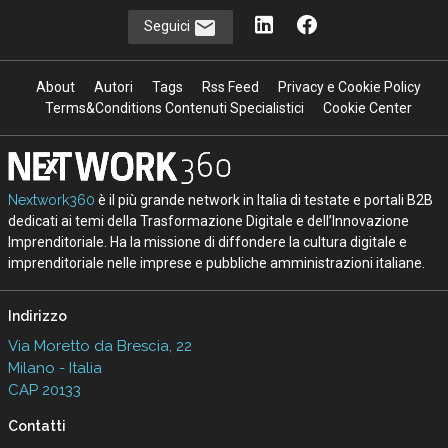
Seguici
About
Autori
Tags
Rss Feed
Privacy e Cookie Policy
Terms&Conditions Contenuti Specialistici
Cookie Center
Nextwork360
è il più grande network in Italia di testate e portali B2B
dedicati ai temi della Trasformazione Digitale e dell’Innovazione
Imprenditoriale. Ha la missione di diffondere la cultura digitale e
imprenditoriale nelle imprese e pubbliche amministrazioni italiane.
Indirizzo
Via Moretto da Brescia, 22
Milano - Italia
CAP 20133
Contatti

*-*-*

Rewrite the text of the items, swapping "Milano" for "Milan" and keeping everything else unchanged. Leave out the pictures.

Seguici
About
Autori
Tags
Rss Feed
Privacy e Cookie Policy
Terms&Conditions Contenuti Specialistici
Cookie Center
Nextwork360
è il più grande network in Italia di testate e portali B2B
dedicati ai temi della Trasformazione Digitale e dell’Innovazione
Imprenditoriale. Ha la missione di diffondere la cultura digitale e
imprenditoriale nelle imprese e pubbliche amministrazioni italiane.
Indirizzo
Via Moretto da Brescia, 22
Milan - Italia
CAP 20133
Contatti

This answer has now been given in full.